### What is being asked
Where a record contains a picture, omit the picture and repeat the rest exactly.

·····

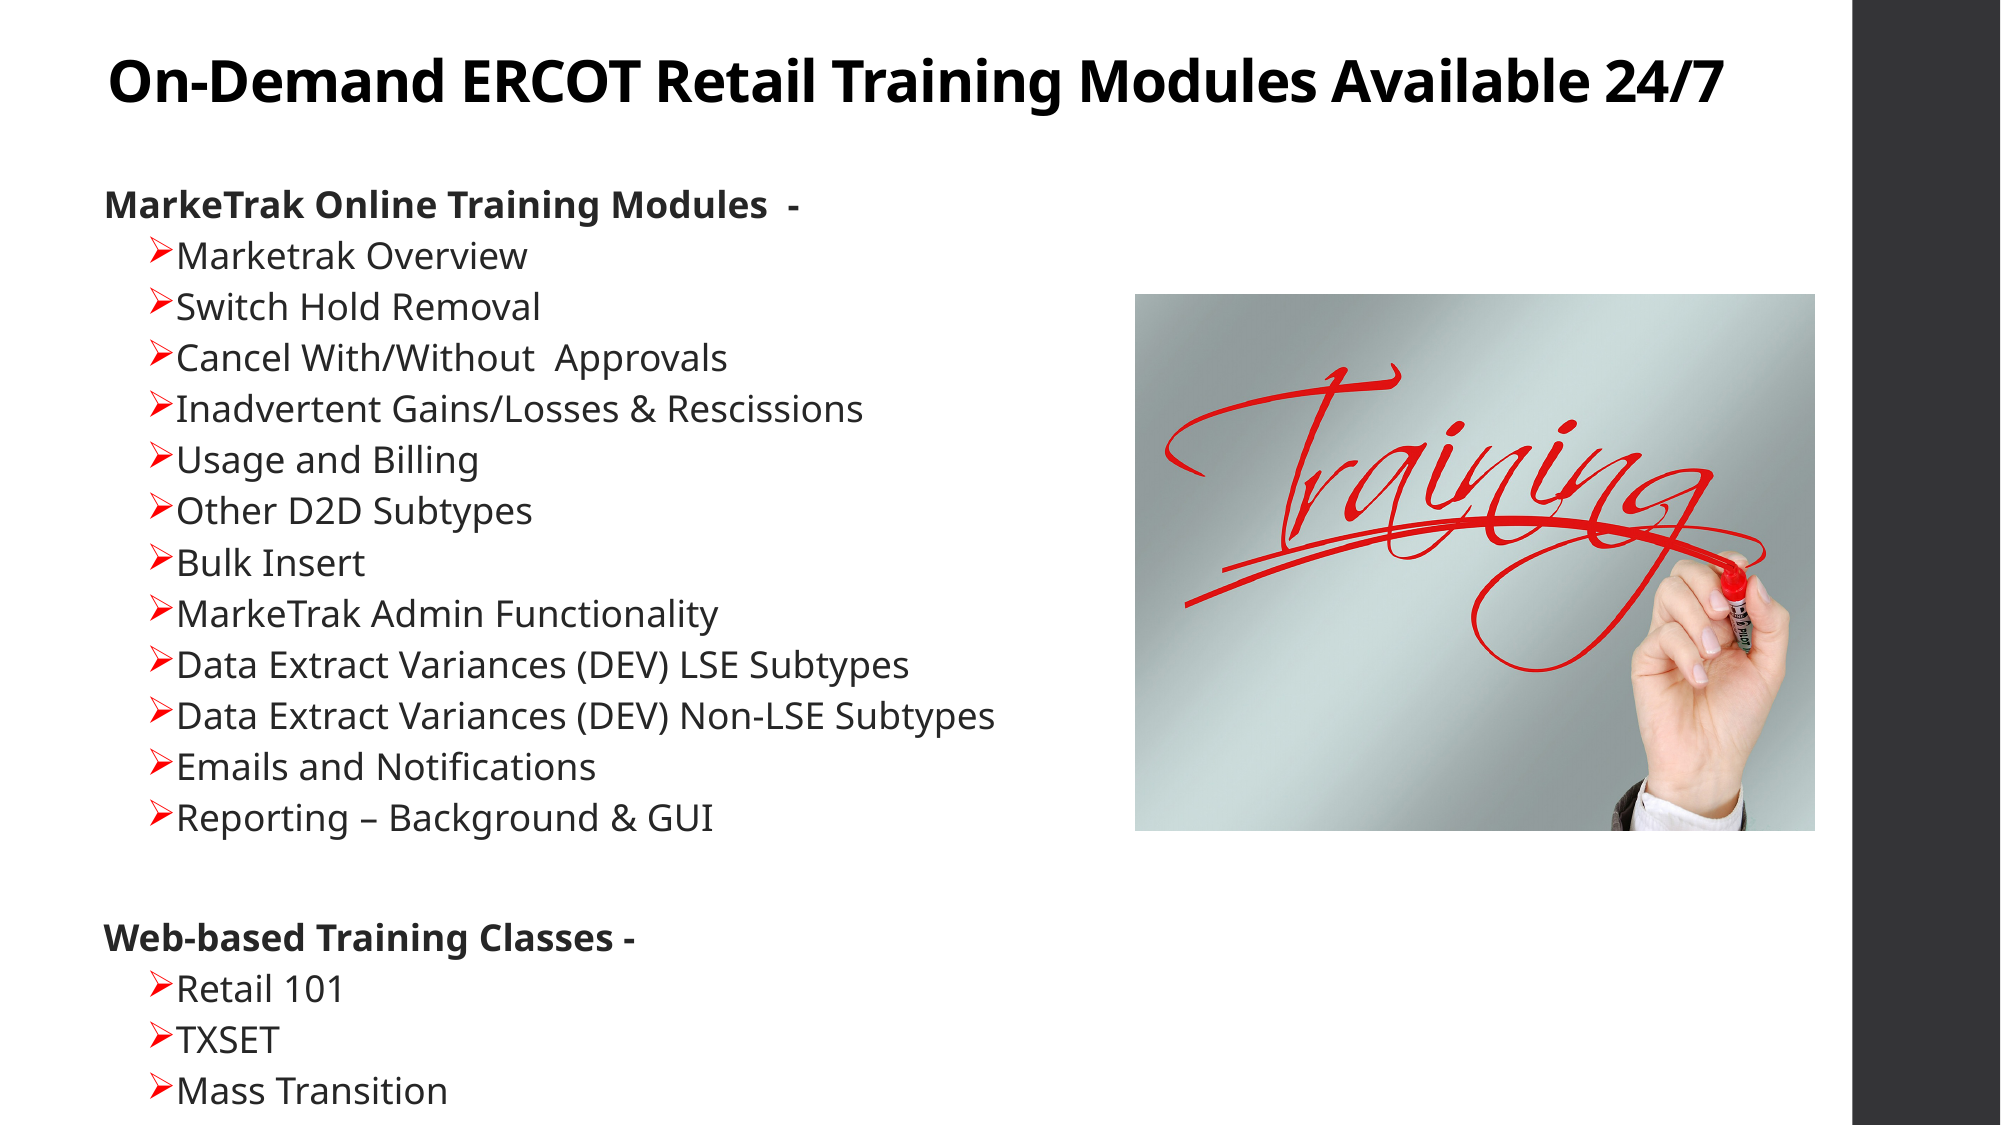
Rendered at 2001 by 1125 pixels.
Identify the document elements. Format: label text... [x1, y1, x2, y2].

picture [1135, 294, 1815, 831]
title On-Demand ERCOT Retail Training Modules Available 24/7 [92, 0, 1815, 123]
list MarkeTrak Online Training Modules - Marketrak Overview Switch Hold Removal Cancel With/Without Approvals Inadvertent Gains/Losses & Rescissions Usage and Billing Other D2D Subtypes Bulk Insert MarkeTrak Admin Functionality Data Extract Variances (DEV) LSE Subtypes Data Extract Variances (DEV) Non-LSE Subtypes Emails and Notifications Reporting – Background & GUI Web-based Training Classes - Retail 101 TXSET Mass Transition [2, 122, 1136, 1125]
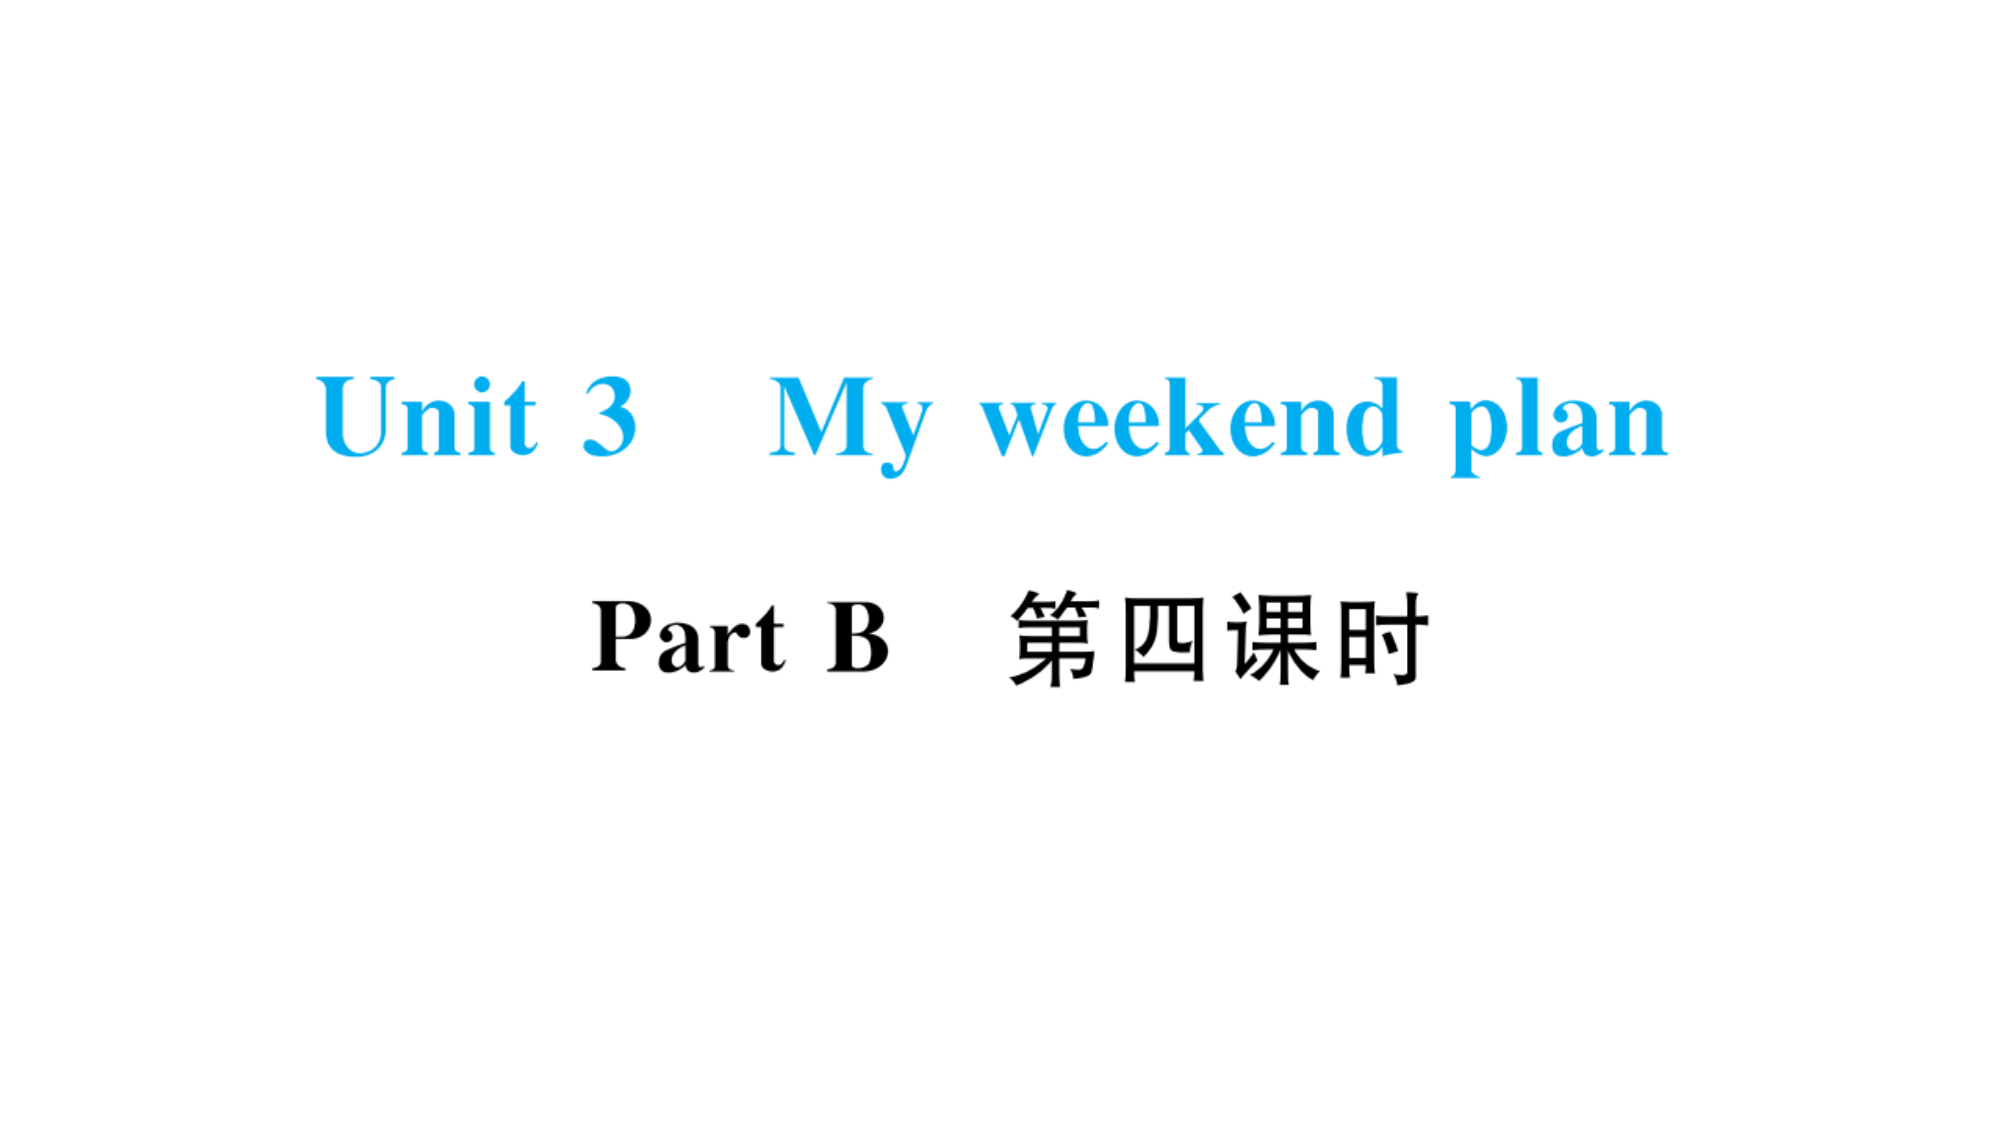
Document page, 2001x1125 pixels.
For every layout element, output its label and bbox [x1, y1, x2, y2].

picture [253, 308, 1747, 715]
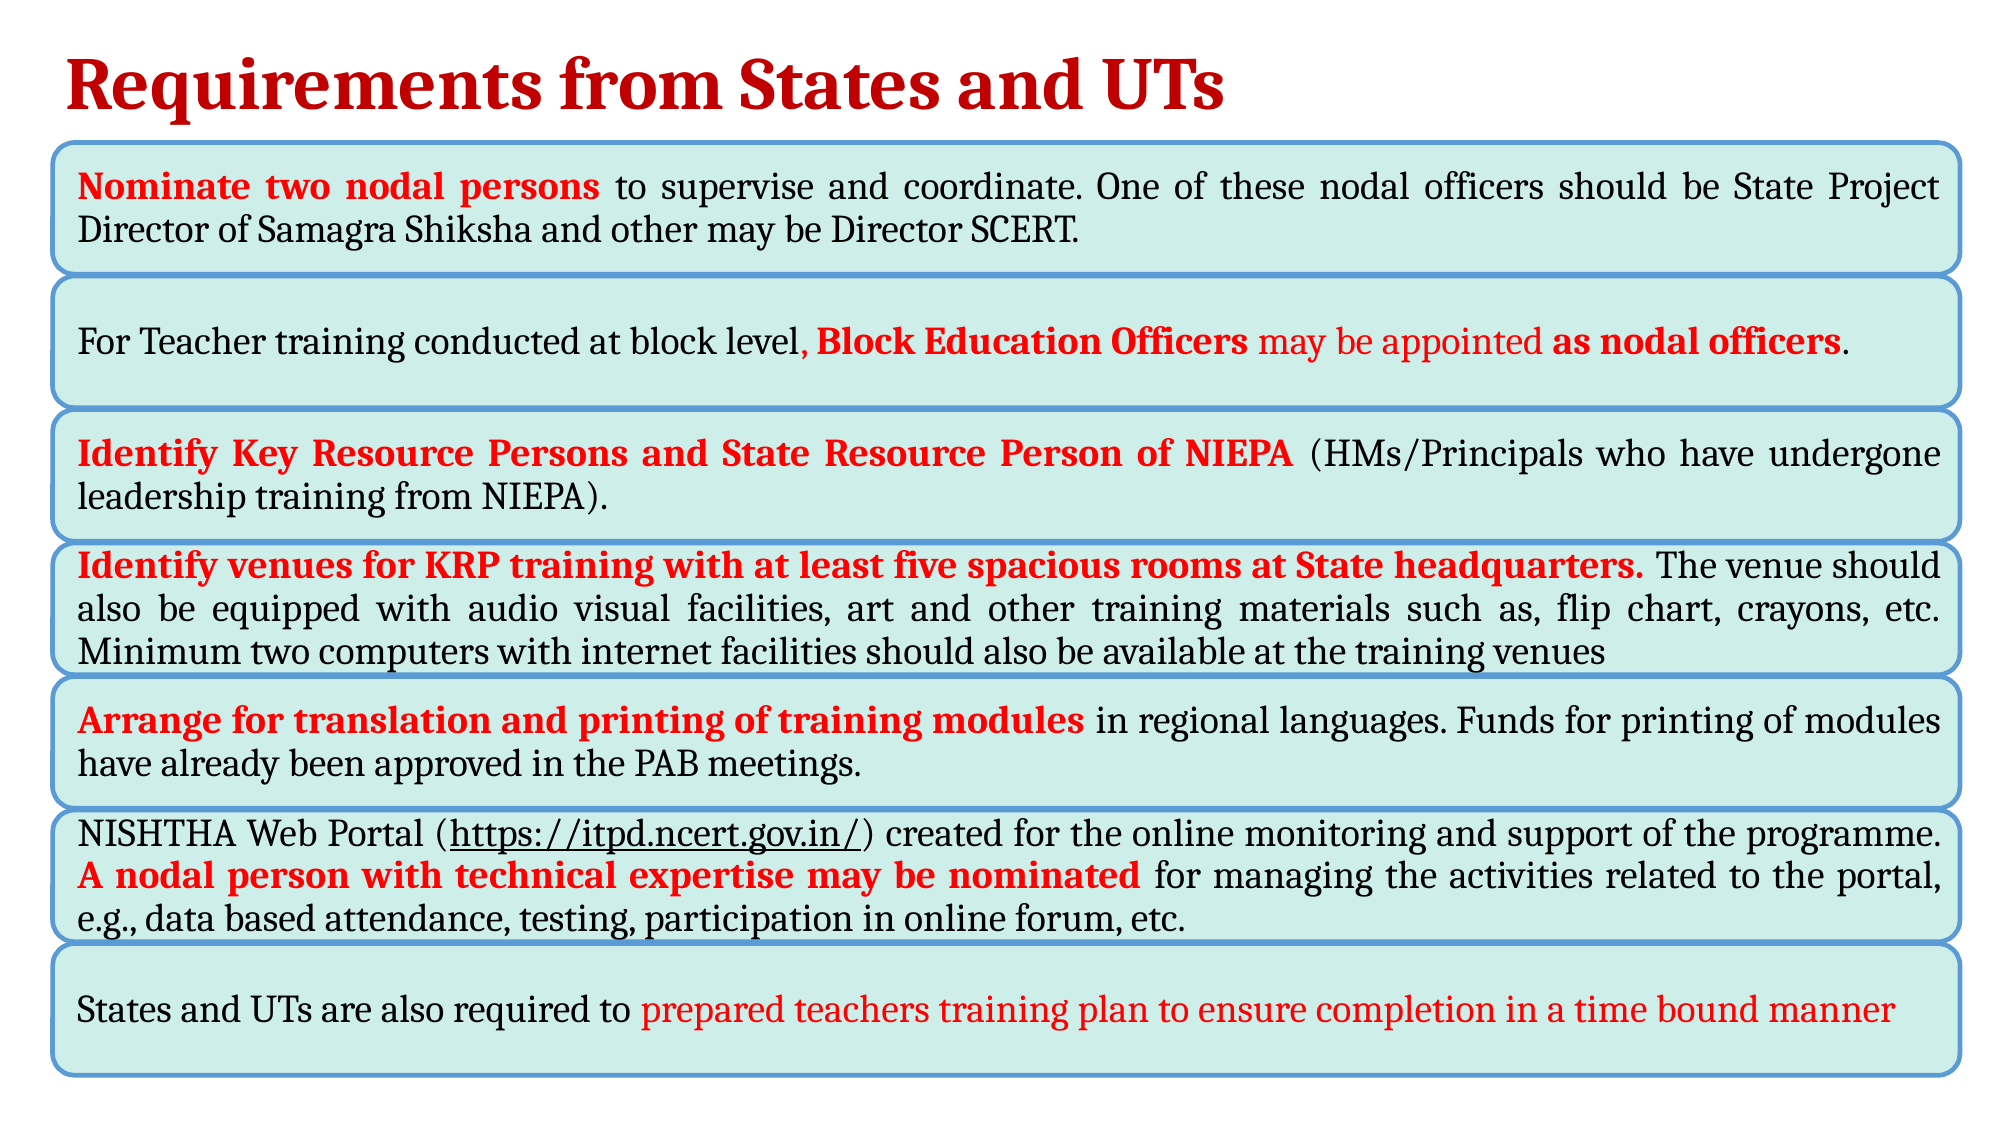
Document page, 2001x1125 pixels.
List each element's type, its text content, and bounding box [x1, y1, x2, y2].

title Requirements from States and UTs [50, 27, 1883, 143]
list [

·····

### Response area
Rendered at 2001 by 1125 pixels.
Identify the document elements. Format: label text... [x1, y1, x2, y2].

picture [1135, 294, 1815, 831]
title On-Demand ERCOT Retail Training Modules Available 24/7 [92, 0, 1815, 123]
list MarkeTrak Online Training Modules - Marketrak Overview Switch Hold Removal Cancel With/Without Approvals Inadvertent Gains/Losses & Rescissions Usage and Billing Other D2D Subtypes Bulk Insert MarkeTrak Admin Functionality Data Extract Variances (DEV) LSE Subtypes Data Extract Variances (DEV) Non-LSE Subtypes Emails and Notifications Reporting – Background & GUI Web-based Training Classes - Retail 101 TXSET Mass Transition [2, 122, 1136, 1125]
Document page, 2001x1125 pixels.
For every layout element, output its label and bbox [x1, y1, x2, y2].

picture [253, 308, 1747, 715]
Document page, 2001x1125 pixels.
List each element's type, its text content, and bounding box [x1, y1, x2, y2].

title Requirements from States and UTs [50, 27, 1883, 143]
list [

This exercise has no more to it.